Spam unsubscribe links no longer considered harmful

Never follow the unsubscribe links in spam. Never even download the images in spam, or spammers will find out your address is real and give it to all their friends!

That’s what we’ve been taught, but spam filtering and the CAN-SPAM act have changed the game, and common knowledge no longer applies.

A decade ago, spam was freeform. Whatever style a spammer wished to use, they used. A spammer could express his own unique marketing personality through a combination of large text, colors, images, fonts, and grandiose language.

Then came server-side filtering and distributed rulesets, hashes, and lists of landing domains. Spam quickly became illegible nonsense. Bayesian filters could, in a way, statistically understand English sentences and flag them as spam. Hashes prevented spammers from sending the same message twice. Known landing sites showed us the nonsense domains spammers had to rent to get us to visit.

Spam filtering took into account both how the message was sent and what it contained. These two facets, in concert, allowed filters to become so good that for a message to make it through, it had to push the envelope of human readability.

The CAN-SPAM act then strongly bifurcated spammers. Some came into the light and followed the rules, using relevant subjects, no open relays, understandable language, and an unsubscribe link that supposedly functioned. Other went underground, doing their best to skirt the content filtering with nonsense text and day-old Chinese landing domains.

Each type sought to get through one of the two ways in which spam is filtered. Legally compliant spam used legitimate send methods to avoid detection by filters that looked at how a message was sent–while remaining legible and containing clear marketing language.

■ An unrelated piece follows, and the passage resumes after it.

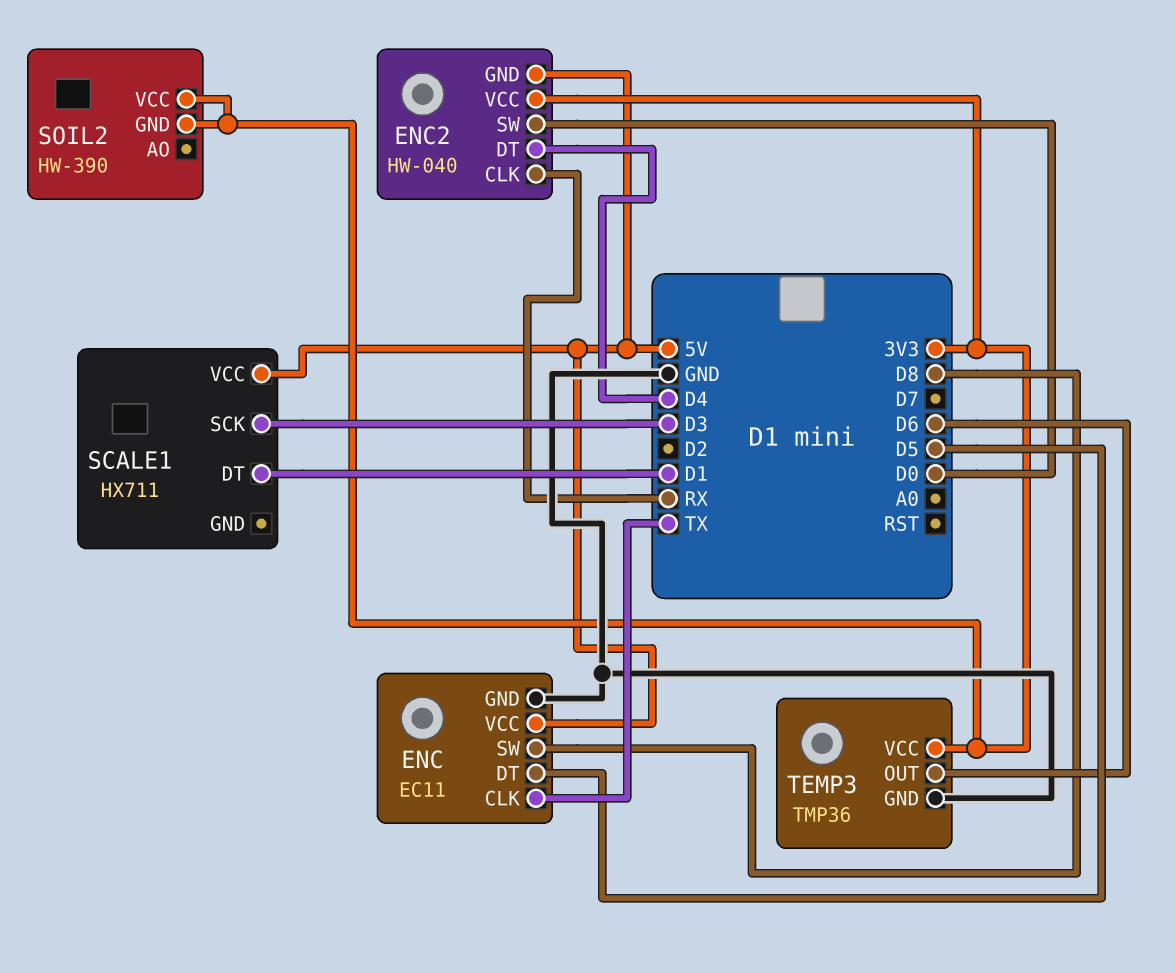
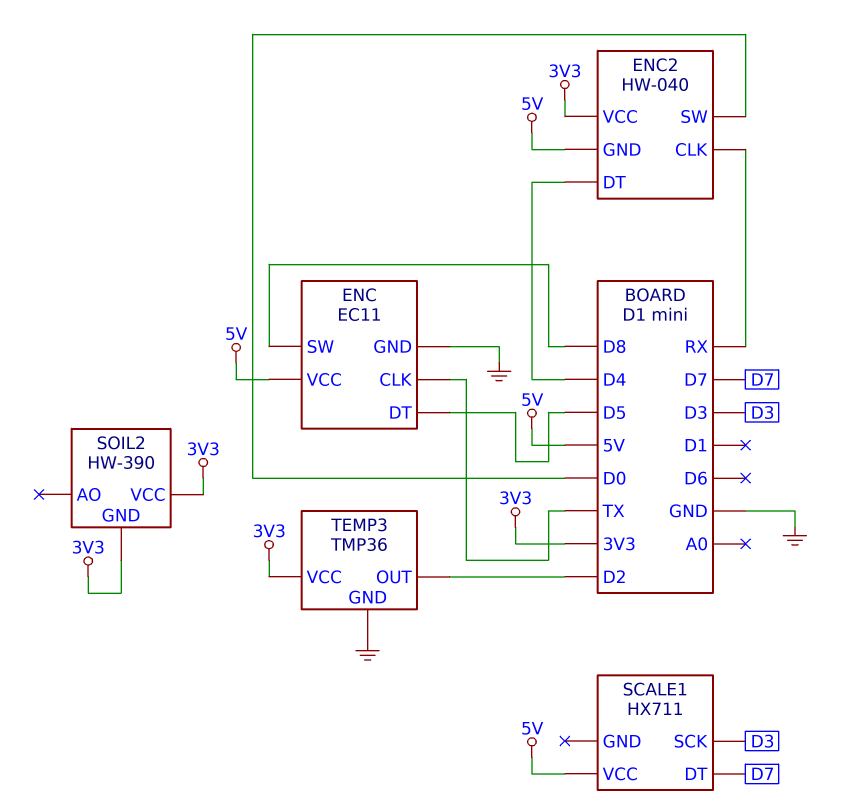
SCALE1 pin DT: D1 -> D7
TEMP3 pin OUT: D6 -> D2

Blackhat spam continued to use faster, dirtier methods of sending while disguising the content of the message that revealed it was marketing. Since each are attempting to bypass half of a complete filtering solution, a similar percentage of both currently gets through.

An especially interesting consequence of this bifurcation is that if you are reading a message with clear English sentences describing a product along with a relevant subject line, this message is highly likely to have a working unsubscribe link. Why? In order to reach you through modern server filters, the spam has to follow a lot of rules that blackhat spammers ignore because it would slow their spamming process to a crawl. The “legitimate” spam did not trigger filters that catch open relays or fake header information. Since the spammer took the time and effort to follow some of the rules that would end their business if reported under CAN-SPAM, it stands to reason they would also follow the working unsubscribe link rule.

I decided to test this hypothesis with one of the decade-old e-mail accounts on this domain, which received about 300 messages a day. On January 22, I began following every unsubscribe link in these messages. And I’m not talking about legitimate newsletters like NewEgg or MarketWatch, I’m talking about ShamWow and Acai Berry opt-outs. Within just a few days, the spam volume reduced to only 80 messages a day.